Won the Audience Award for Fiction Feature Film.
They Call Us Monsters
Director: Ben Lear [Norman's son]
In California, juveniles between the ages of 14 and 17 can be tried as adults for violent crimes. Behind the walls of The Compound, they await their trials—and the accompanying adult sentencing. Juan, Jarad, and Antonio are three such inmates. To their advocates, they're kids. To the system, they're adults. To their victims, they're monsters. Who are they to you?
With unprecedented access to the juvenile facility, this documentary allows audiences to get to know these young men through a screenwriting workshop in which they collectively fictionalize their lives and dreams.
Features a spectacularly cringeworthy performance by Jarad's attorney.
Unexpected Appearance: Nate Corddry, who visits The Compound to perform scenes from Juan, Jarad, and Antonio's screenplay under their direction.
Director: [Slipknot percussionist] M. Shawn "Clown" Crahan
Producer: Mark Neveldine [half of the duo behind the Crank films]
Cast: Kim Coates, Tyler Ross, Lauren Luna Velez, Alison Lohman, [Slipknot frontman] Corey Taylor
An adaptation of the cult graphic novel about an LAPD officer who is repeatedly brought back to life using telekinetics.
A young rookie cop is tasked with shadowing Officer Downe, whose foes include the criminal syndicate of humanoid beasts dubbed the Fortune 500, Mother Supreme and her gun-toting nuns, and kung fu overlord Zen Master Flash.
The violence in this film is difficult to follow.
Unexpected Appearance: Glenn Howerton, whose only film work seems to be in films produced by his mate Mark Neveldine.
—Who is this actor playing the rookie cop?
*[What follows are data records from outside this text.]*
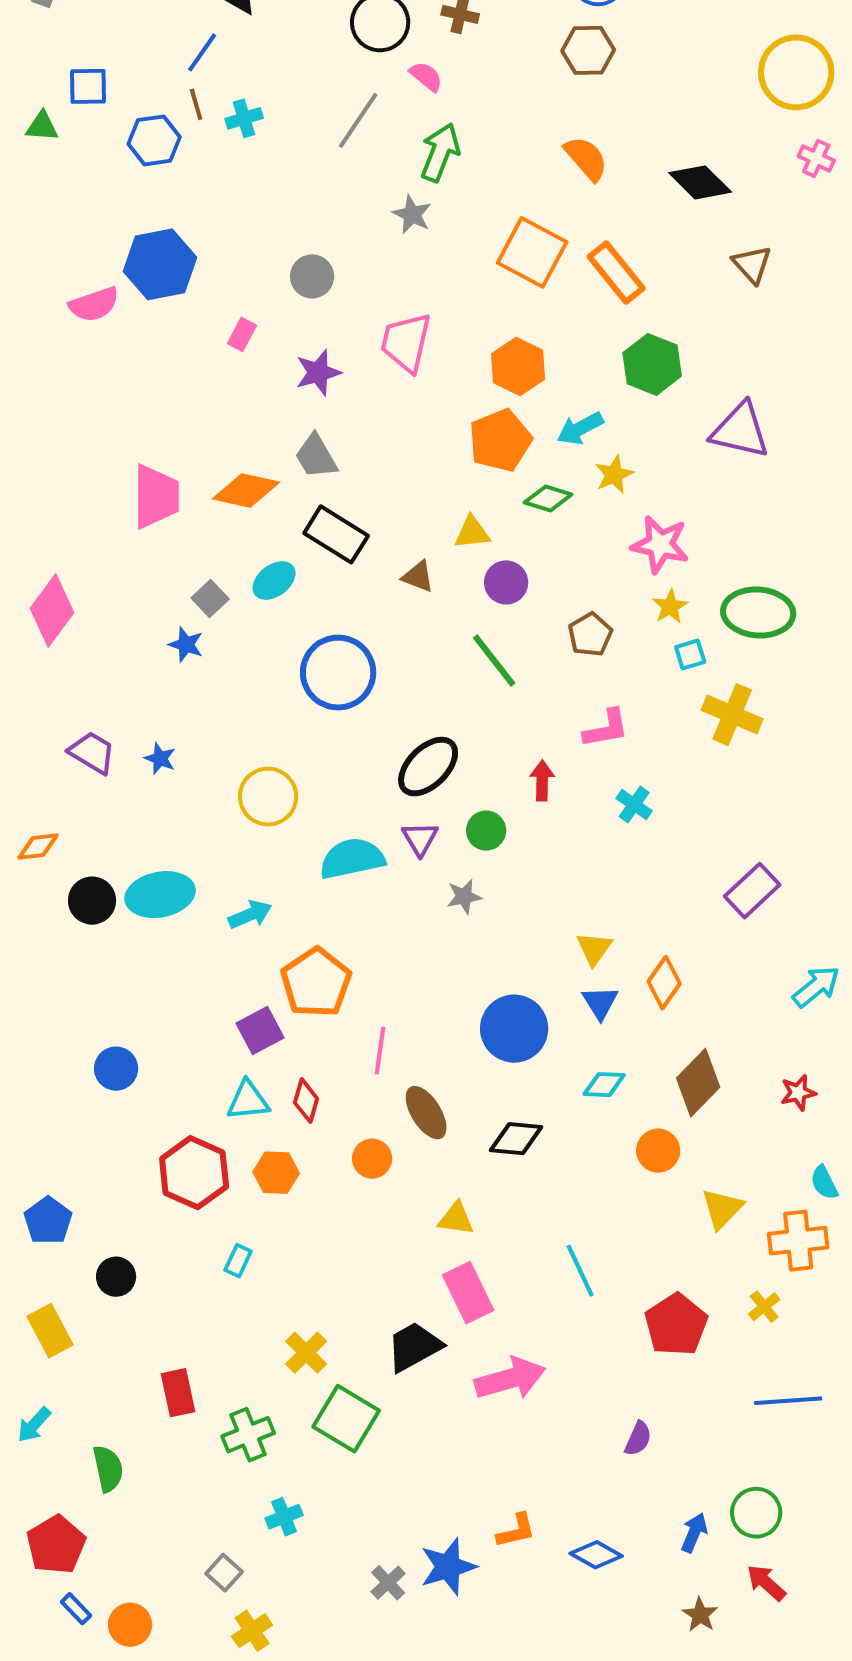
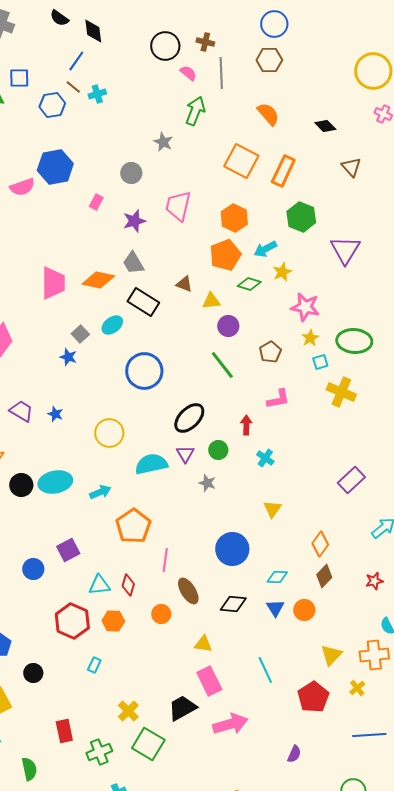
brown line: (196, 104) -> (73, 87), turned -35
gray line: (358, 120) -> (221, 73), moved, turned -36
black diamond: (700, 182) -> (325, 126), size x0.7
gray star: (412, 214) -> (163, 142), moved
orange rectangle: (616, 272) -> (283, 171), turned 64
purple triangle: (740, 430) -> (345, 250), turned 48
brown triangle: (418, 576) -> (184, 284), moved
cyan cross: (634, 805) -> (265, 458), moved
gray star: (464, 897) -> (207, 483), turned 30
orange diamond: (664, 983) -> (320, 544), moved
blue triangle: (600, 1003) -> (275, 608), moved
purple square: (260, 1031) -> (68, 550), moved
brown diamond: (698, 1083) -> (324, 576), size x0.7
yellow triangle: (722, 1209) -> (331, 655), moved

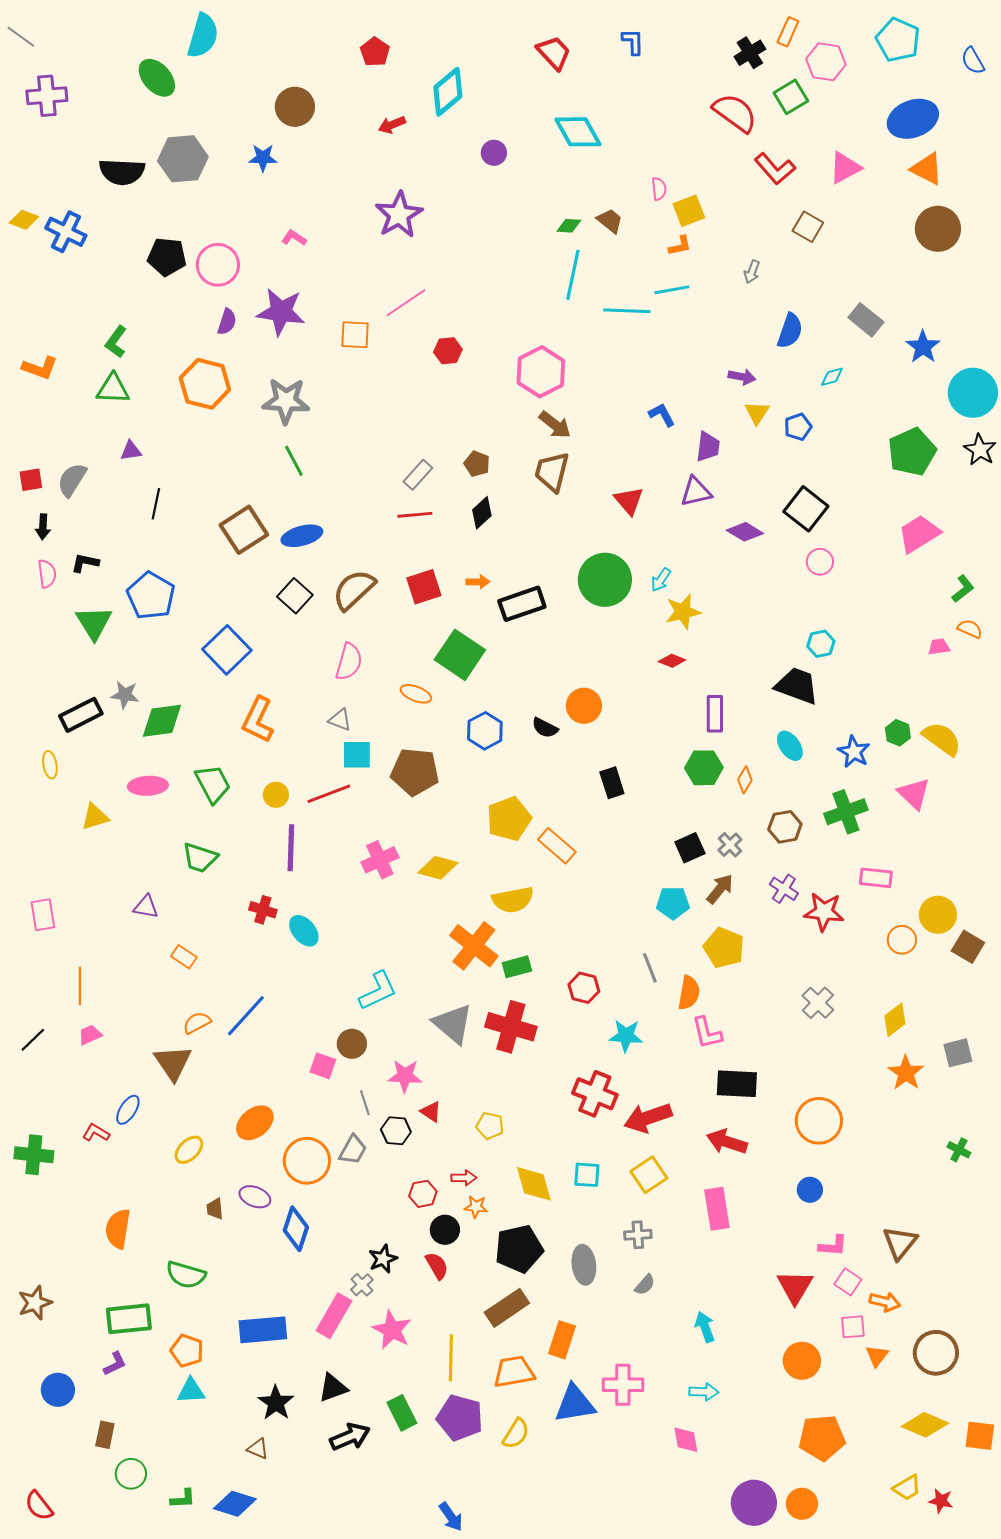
I like him.
During the end credits, I realized that the actor who plays the rookie cop is the lead in American Milkshake, a terrible film in which he is terrible. Quite a turnaround.
Director: Justin Tipping
Cast: Jahking Guillory, CJ Wallace, Christopher Meyer, Mahershala Ali
15-year-old Brandon is ignored by girls and is always getting picked on for his tired sneakers. Sinking all of his money in a coveted pair of Air Jordans, Brandon gets a renewed sense of confidence and hope—until the shoes are snatched away. Brandon and his friends go on an epic journey to Oakland to get back what's his.
It's divided into chapters and its chapter titles are rap songs.
Unexpected "Appearance": Mac Dre
Before the screening, I saw a dude in khaki overall shorts and pink sneakers hanging out outside the cineplex.
Turns out that dude was The Notorious B.I.G.'s son, who, along with Christopher Meyer, are wonderful in Kicks as the lead's besties.